WBA’s ratings have worsened over the last three months. Its rating has come down from 2.0 in September to 2.2 in December 2017. Ratings are on a scale of 1 (strong buy) to 5 (sell).
The company was downgraded by Leerink Swann (from “Outperform” to “Market Perform”), Morgan Stanley (“Overweight” to “Equal-Weight”), and Raymond James (“Outperform” to “Market Perform”) over the last three months. Analysts lowered their recommendations, stating that WBA’s fiscal 2018 growth will be negatively impacted by preferred network exclusions, lower-than-expected Rite Aid synergies, a cut in UK reimbursement rates, and recent store closures in Puerto Rico.
Deutsche Bank initiated coverage on Walgreens in early December with a “Hold” rating.
Analyst Glen Santangelo commented in a client note, “We are initiating coverage of WBA with a hold rating and a $78 price target. WBA fully recognizes that standing still in its dynamic competitive landscape is not a viable option, and has commented many times that the US pharmaceutical supply chain needs to vertically integrate to reduce costs and become more efficient.”
Santangelo added, “The company thus far has been trying to take the more potentially cost effective partnership route, but it remains to be seen if that will be enough to reposition the struggling retail business. The Hold rating is a reflection of the ongoing challenges impacting both the US and International retail businesses which is translating to sub-par growth.”
Wall Street’s take and recommendations
26 Wall Street analysts cover Walgreens.
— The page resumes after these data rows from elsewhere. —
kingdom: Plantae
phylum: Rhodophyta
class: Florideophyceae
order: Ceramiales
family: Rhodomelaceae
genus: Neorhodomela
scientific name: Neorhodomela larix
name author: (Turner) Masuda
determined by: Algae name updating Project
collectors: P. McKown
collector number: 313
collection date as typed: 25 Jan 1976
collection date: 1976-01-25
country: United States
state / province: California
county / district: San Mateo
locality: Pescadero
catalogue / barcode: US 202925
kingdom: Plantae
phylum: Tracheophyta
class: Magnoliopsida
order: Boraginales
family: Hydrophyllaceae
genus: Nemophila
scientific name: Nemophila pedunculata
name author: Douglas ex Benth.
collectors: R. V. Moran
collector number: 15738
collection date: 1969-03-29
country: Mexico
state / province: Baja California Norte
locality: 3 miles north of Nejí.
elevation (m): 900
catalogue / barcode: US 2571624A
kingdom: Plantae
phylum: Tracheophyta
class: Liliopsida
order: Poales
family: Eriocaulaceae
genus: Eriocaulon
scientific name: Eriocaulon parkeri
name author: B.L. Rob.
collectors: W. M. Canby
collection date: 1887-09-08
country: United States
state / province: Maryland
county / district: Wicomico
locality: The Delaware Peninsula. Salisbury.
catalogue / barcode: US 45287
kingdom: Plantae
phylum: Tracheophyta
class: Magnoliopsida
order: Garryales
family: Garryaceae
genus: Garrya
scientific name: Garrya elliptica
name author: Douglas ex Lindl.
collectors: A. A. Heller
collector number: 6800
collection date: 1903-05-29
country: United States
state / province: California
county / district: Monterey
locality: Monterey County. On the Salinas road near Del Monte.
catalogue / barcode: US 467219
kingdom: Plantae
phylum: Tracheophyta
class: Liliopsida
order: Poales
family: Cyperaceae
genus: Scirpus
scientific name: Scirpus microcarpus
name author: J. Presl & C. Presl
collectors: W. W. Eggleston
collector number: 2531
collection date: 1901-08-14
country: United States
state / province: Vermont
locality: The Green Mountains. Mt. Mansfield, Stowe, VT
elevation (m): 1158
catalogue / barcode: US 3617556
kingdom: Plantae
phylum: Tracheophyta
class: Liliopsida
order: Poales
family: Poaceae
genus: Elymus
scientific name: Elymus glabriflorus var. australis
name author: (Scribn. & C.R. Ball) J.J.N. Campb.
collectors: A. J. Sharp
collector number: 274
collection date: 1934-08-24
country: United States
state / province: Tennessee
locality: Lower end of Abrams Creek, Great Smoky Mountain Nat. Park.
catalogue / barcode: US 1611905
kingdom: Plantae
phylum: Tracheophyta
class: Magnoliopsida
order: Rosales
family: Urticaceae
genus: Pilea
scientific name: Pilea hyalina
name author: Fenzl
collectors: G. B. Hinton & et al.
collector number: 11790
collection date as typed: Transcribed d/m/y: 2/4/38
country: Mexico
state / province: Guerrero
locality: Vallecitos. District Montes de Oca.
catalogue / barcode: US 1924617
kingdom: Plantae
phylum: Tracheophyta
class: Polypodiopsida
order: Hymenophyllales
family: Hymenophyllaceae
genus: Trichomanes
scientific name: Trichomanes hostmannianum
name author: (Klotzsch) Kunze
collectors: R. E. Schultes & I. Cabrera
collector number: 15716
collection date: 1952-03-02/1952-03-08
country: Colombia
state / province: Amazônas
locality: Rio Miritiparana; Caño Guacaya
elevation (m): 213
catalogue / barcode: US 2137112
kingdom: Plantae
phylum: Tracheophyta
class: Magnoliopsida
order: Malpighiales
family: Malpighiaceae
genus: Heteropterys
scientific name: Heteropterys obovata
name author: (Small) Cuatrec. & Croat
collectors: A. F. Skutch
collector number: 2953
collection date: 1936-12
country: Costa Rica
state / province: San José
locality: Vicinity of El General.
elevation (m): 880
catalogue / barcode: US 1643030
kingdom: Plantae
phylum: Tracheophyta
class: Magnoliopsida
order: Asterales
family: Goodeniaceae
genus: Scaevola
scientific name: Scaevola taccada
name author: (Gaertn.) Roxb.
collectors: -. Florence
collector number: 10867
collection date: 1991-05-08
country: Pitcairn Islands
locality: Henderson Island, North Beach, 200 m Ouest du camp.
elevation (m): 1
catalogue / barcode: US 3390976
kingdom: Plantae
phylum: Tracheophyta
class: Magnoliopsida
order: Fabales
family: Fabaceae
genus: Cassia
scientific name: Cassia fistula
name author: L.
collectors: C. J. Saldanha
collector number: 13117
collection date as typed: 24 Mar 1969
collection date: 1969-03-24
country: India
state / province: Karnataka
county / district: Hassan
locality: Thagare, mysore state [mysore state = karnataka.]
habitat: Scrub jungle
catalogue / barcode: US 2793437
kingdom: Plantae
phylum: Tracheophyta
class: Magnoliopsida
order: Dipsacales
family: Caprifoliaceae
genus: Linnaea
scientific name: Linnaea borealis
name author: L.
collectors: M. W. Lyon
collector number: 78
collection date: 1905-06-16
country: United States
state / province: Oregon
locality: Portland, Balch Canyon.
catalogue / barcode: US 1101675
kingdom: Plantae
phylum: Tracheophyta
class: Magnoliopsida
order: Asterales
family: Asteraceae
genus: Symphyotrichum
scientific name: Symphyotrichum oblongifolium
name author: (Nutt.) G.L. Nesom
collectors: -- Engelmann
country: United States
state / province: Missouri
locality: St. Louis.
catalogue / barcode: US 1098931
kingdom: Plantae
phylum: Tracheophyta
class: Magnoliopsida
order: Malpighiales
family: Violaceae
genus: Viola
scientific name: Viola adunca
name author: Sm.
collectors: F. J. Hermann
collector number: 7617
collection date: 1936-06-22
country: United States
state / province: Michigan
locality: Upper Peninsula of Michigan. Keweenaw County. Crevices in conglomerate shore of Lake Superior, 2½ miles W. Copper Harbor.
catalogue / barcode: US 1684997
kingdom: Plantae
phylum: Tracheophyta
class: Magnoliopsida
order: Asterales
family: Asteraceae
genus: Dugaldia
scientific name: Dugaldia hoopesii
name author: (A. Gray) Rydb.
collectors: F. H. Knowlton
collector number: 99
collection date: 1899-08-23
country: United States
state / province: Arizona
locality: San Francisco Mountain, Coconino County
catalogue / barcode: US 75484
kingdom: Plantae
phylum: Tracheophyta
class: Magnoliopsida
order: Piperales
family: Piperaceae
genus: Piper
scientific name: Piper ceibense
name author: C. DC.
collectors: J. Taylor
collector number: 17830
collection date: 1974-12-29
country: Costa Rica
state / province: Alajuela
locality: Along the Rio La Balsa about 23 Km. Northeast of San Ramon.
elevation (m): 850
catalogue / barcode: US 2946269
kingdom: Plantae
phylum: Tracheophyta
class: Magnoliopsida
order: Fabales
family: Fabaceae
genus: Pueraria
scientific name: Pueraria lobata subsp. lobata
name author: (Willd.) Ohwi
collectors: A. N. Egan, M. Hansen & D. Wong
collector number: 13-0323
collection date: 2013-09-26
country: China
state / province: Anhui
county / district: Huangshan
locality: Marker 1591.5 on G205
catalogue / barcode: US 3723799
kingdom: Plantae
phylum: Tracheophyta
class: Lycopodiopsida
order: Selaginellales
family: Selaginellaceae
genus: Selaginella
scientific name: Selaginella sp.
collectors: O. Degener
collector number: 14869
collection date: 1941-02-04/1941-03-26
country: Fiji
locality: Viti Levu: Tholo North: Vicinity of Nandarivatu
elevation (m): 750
The company is rated a “buy” by 58% of analysts and a “hold” by 42% of analysts. Despite the increasing pessimism about the company’s prospects, the pharmacy giant doesn’t have any “sell” recommendations.
In comparison, CVS Health (CVS) is currently rated a 2.1 with 67% “buy” and 33% “hold” recommendations.
Investors looking for exposure to Walgreens and CVS can consider the Van Eck Retail ETF (RTH), which invests ~9.2% of its portfolio in the two companies.